Let $R$ be a commutative noetherian ring containing a field of characteristic $p\gt0.$ For an ideal $I\subset R,$ the tight closure $I^*$ is defined as $$\{f\in R\mid \exists t\in R, t\not\in\mathfrak p, \forall \mathfrak p \text{ minimal prime of }R,\ tf^q\in I^{[q]} \text{ for almost all }q=p^e\},$$ where $I^{[q]}$ is the extended ideal of $I$ under the Frobenius homomorphism $R\to R.$ An ideal is said to be tightly closed if it coincides with its tight closure. And my question is
Why is the tight closure of an ideal $I$ tightly closed?
I tried writing out the definitions and see why this holds, but to no avail: there seems to miss something to conclude that $(I^*)^*\subset I^*.$
Any hint is welcomed and thanked, as well as any references.
P.S. I saw this statement in the book Three lectures on commutative algebra.

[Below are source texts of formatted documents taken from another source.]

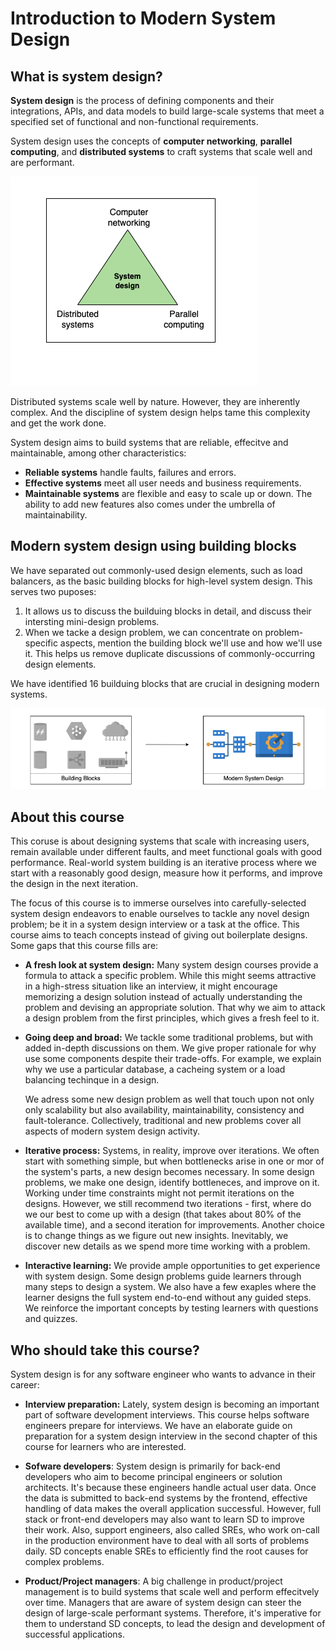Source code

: # Introduction to Modern System Design

## What is system design?

**System design** is the process of defining components and their integrations, APIs, and data models to build large-scale systems that meet a specified set of functional and non-functional requirements.

System design uses the concepts of **computer networking**, **parallel computing**, and **distributed systems** to craft systems that scale well and are performant. 

![](2024-07-24-09-03-17.png)

Distributed systems scale well by nature. However, they are inherently complex. And the discipline of system design helps tame this complexity and get the work done.

System design aims to build systems that are reliable, effecitve and maintainable, among other characteristics:

- **Reliable systems** handle faults, failures and errors.
- **Effective systems** meet all user needs and business requirements.
- **Maintainable systems** are flexible and easy to scale up or down. The ability to add new features also comes under the umbrella of maintainability.

## Modern system design using building blocks

We have separated out commonly-used design elements, such as load balancers, as the basic building blocks for high-level system design. This serves two puposes:

1. It allows us to discuss the builduing blocks in detail, and discuss their intersting mini-design problems.
2. When we tacke a design problem, we can concentrate on problem-specific aspects, mention the building block we'll use and how we'll use it. This helps us remove duplicate discussions of commonly-occurring design elements.

We have identified 16 builduing blocks that are crucial in designing modern systems.

![](2024-07-24-09-03-02.png)

## About this course

This coruse is about designing systems that scale with increasing users, remain available under different faults, and meet functional goals with good performance. Real-world system building is an iterative process where we start with a reasonably good design, measure how it performs, and improve the design in the next iteration.

The focus of this course is to immerse ourselves into carefully-selected system design endeavors to enable ourselves to tackle any novel design problem; be it in a system design interview or a task at the office. This course aims to teach concepts instead of giving out boilerplate designs. Some gaps that this course fills are:

- **A fresh look at system design:** Many system design courses provide a formula to attack a specific problem. While this might seems attractive in a high-stress situation like an interview, it might encourage memorizing a design solution instead of actually understanding the problem and devising an appropriate solution. That why we aim to attack a design problem from the first principles, which gives a fresh feel to it.

- **Going deep and broad:** We tackle some traditional problems, but with added in-depth discussions on them. We give proper rationale for why use some components despite their trade-offs. For example, we explain why we use a particular database, a cacheing system or a load balancing techinque in a design.
  
  We adress some new design problem as well that touch upon not only only scalability but also availability, maintainability, consistency and fault-tolerance. Collectively, traditional and new problems cover all aspects of modern system design activity.

- **Iterative process:** Systems, in reality, improve over iterations. We often start with something simple, but when bottlenecks arise in one or mor of the system's parts, a new design becomes necessary. In some design problems, we make one design, identify bottleneces, and improve on it. Working under time constraints might not permit iterations on the designs. However, we still recommend two iterations - first, where do we our best to come up with a design (that takes about 80% of the available time), and a second iteration for improvements. Another choice is to change things as we figure out new insights. Inevitably, we discover new details as we spend more time working with a problem.

- **Interactive learning:** We provide ample opportunities to get experience with system design. Some design problems guide learners through many steps to design a system. We also have a few exaples where the learner designs the full system end-to-end without any guided steps. We reinforce the important concepts by testing learners with questions and quizzes.

## Who should take this course?

System design is for any software engineer who wants to advance in their career:

- **Interview preparation:** Lately, system design is becoming an important part of software development interviews. This course helps software engineers prepare for interviews. We have an elaborate guide on preparation for a system design interview in the second chapter of this course for learners who are interested.

- **Sofware developers**: System design is primarily for back-end developers who aim to become principal engineers or solution architects. It's because these engineers handle actual user data. Once the data is submitted to back-end systems by the frontend, effective handling of data makes the overall application successful. However, full stack or front-end developers may also want to learn SD to improve their work. Also, support engineers, also called SREs, who work on-call in the production environment have to deal with all sorts of problems daily. SD concepts enable SREs to efficiently find the root causes for complex problems.

- **Product/Project managers**: A big challenge in product/project management is to build systems that scale well and perform effecitvely over time. Managers that are aware of system design can steer the design of large-scale performant systems. Therefore, it's imperative for them to understand SD concepts, to lead the design and development of successful applications.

Take $x_1,\dots,x_n$ a system of generators for $I^*$. By definition there exists $c_i\in R^0$ such that $c_ix_i^q\in I^{[q]}$ for $q\gg0$. Set $c=c_1\cdots c_n$. Then $c(I^*)^{[q]}\subset I^{[q]}$ for $q\gg0$.
Now let $x\in (I^*)^*$. There exists $c'\in R^0$ such that $c'x^q\in (I^*)^{[q]}$ for $q\gg0$. Then $cc'x^q\in I^{[q]}$ for $q\gg0$, so $x\in I^*$.